GEZEIGTER TEXTAUSZUG:
::::::::

Weitermachen, mit Kainsmal

Letztes Wochenende war ich beim Treffen unserer Gruppe  „Kultur schaffen“. Einmal im Jahr denken wir ein ganzes Wochenende lang gemeinsam über Themen nach, die eine oder mehrere von uns gerade umtreiben.

Aus unserem Gespräch über Fukushima und die Folgen ergab sich die Frage, warum es in unserer Kultur so schwer ist, Fehler einzugestehen. Denn von denen, die bisher die Atomlobby unterstützt haben und jetzt plötzlich für den Ausstieg sind, hätten wir erwartet, dass sie zuerst einmal eingestehen, dass ihre vorherige Politik falsch war und Schaden angerichtet hat. Dass sie das nicht tun, führt dazu, dass wir ihnen nicht wirklich glauben können und daher wenig Hoffnung haben, dass die Katastrophe in Japan wenigstens bei uns zu einem nachhaltigen Umdenken führt.

Eine Mitdenkerin, die als Theologieprofessorin arbeitet, erklärte anhand der biblischen Geschichte von Kain und Abel, wie ein Umgang mit Schuld sein könnte, der weder das Geschehene verharmlost oder so tut, als könne man es durch eine Strafe ungeschehen machen, noch den oder die schuldig Gewordene in ihrer Existenz vernichtet. Nachdem Kain seinen Bruder erschlagen hat und nicht weiß, wie er weiterleben soll mit der allgegenwärtigen Angst vor Rache, macht Gott deutlich, dass Kain unter seinem Schutz steht, dass er nicht erlauben wird, dass Kain durch Rache vernichtet wird. Doch er zeichnet ihm ein Mal auf die Stirn, denn er bleibt von der nicht wiedergutzumachenden Schuld sein Leben lang gezeichnet.

::::::::

BEREITGESTELLTE DATEN:
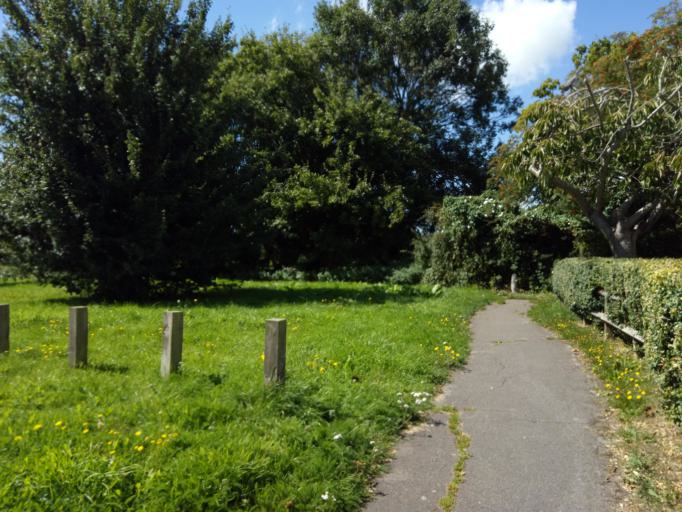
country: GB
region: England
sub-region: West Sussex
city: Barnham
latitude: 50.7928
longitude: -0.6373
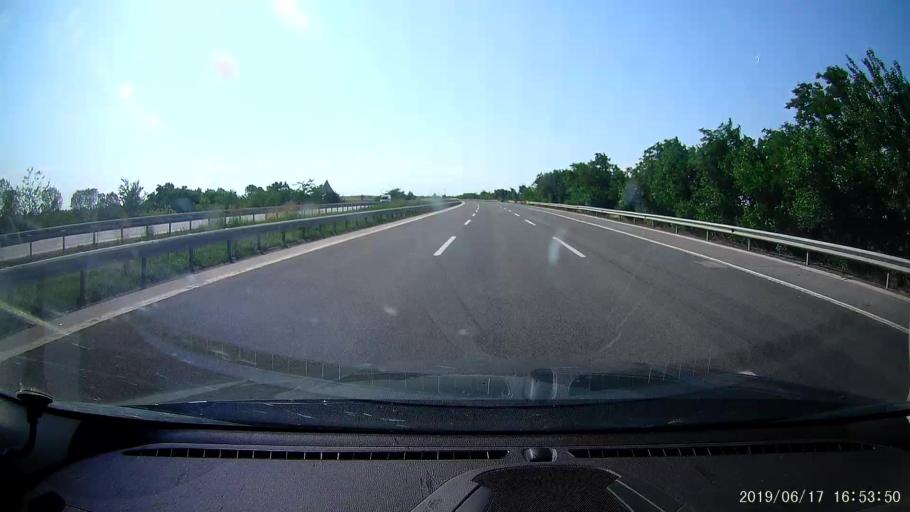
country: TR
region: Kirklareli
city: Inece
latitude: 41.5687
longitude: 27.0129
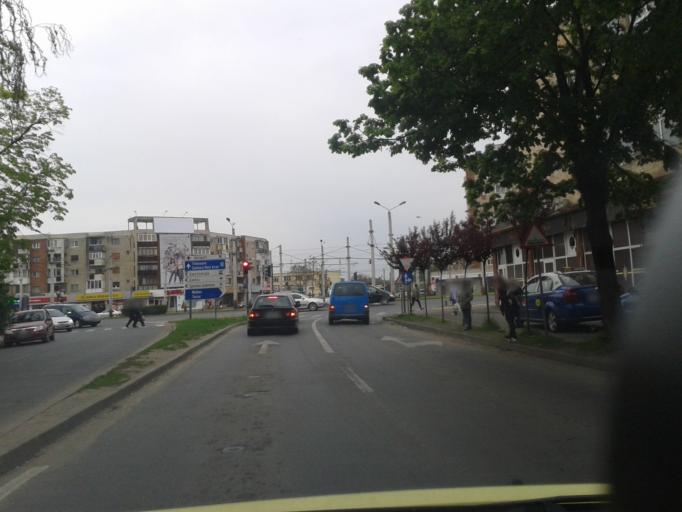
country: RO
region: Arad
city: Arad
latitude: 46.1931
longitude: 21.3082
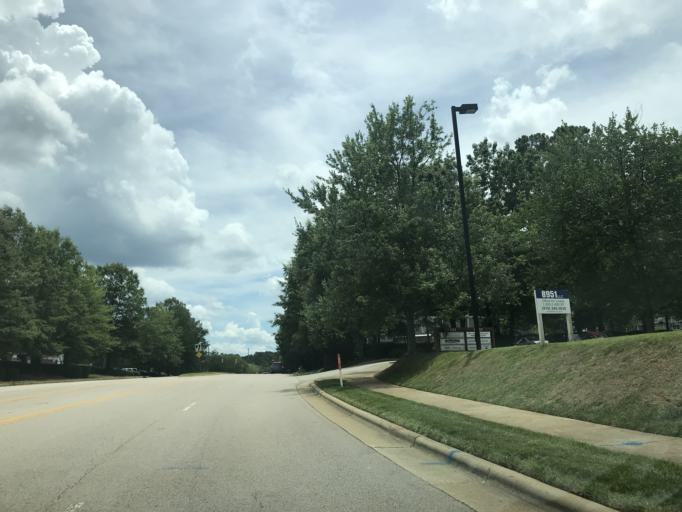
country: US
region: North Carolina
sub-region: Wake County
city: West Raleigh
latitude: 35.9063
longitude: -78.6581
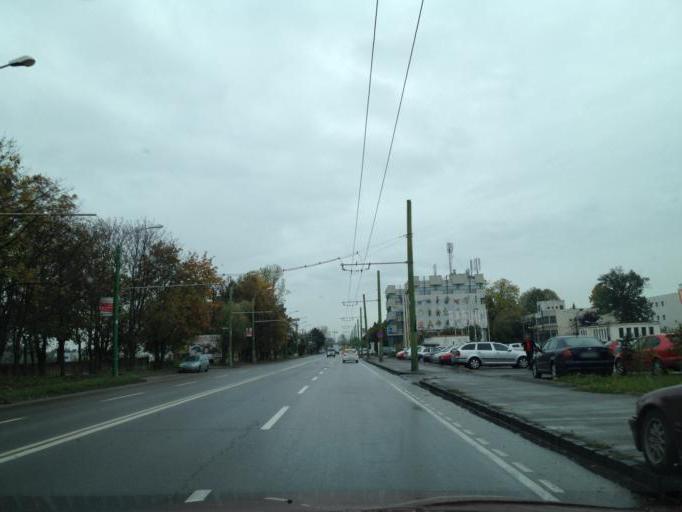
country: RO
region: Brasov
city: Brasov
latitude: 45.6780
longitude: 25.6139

::::::::

AUFGABENSTELLUNG: Tippe den Text über das Kainsmal vollständig und buchstabengetreu ab.

ÜBUNGSERGEBNIS:
Weitermachen, mit Kainsmal

Letztes Wochenende war ich beim Treffen unserer Gruppe  „Kultur schaffen“. Einmal im Jahr denken wir ein ganzes Wochenende lang gemeinsam über Themen nach, die eine oder mehrere von uns gerade umtreiben.

Aus unserem Gespräch über Fukushima und die Folgen ergab sich die Frage, warum es in unserer Kultur so schwer ist, Fehler einzugestehen. Denn von denen, die bisher die Atomlobby unterstützt haben und jetzt plötzlich für den Ausstieg sind, hätten wir erwartet, dass sie zuerst einmal eingestehen, dass ihre vorherige Politik falsch war und Schaden angerichtet hat. Dass sie das nicht tun, führt dazu, dass wir ihnen nicht wirklich glauben können und daher wenig Hoffnung haben, dass die Katastrophe in Japan wenigstens bei uns zu einem nachhaltigen Umdenken führt.

Eine Mitdenkerin, die als Theologieprofessorin arbeitet, erklärte anhand der biblischen Geschichte von Kain und Abel, wie ein Umgang mit Schuld sein könnte, der weder das Geschehene verharmlost oder so tut, als könne man es durch eine Strafe ungeschehen machen, noch den oder die schuldig Gewordene in ihrer Existenz vernichtet. Nachdem Kain seinen Bruder erschlagen hat und nicht weiß, wie er weiterleben soll mit der allgegenwärtigen Angst vor Rache, macht Gott deutlich, dass Kain unter seinem Schutz steht, dass er nicht erlauben wird, dass Kain durch Rache vernichtet wird. Doch er zeichnet ihm ein Mal auf die Stirn, denn er bleibt von der nicht wiedergutzumachenden Schuld sein Leben lang gezeichnet.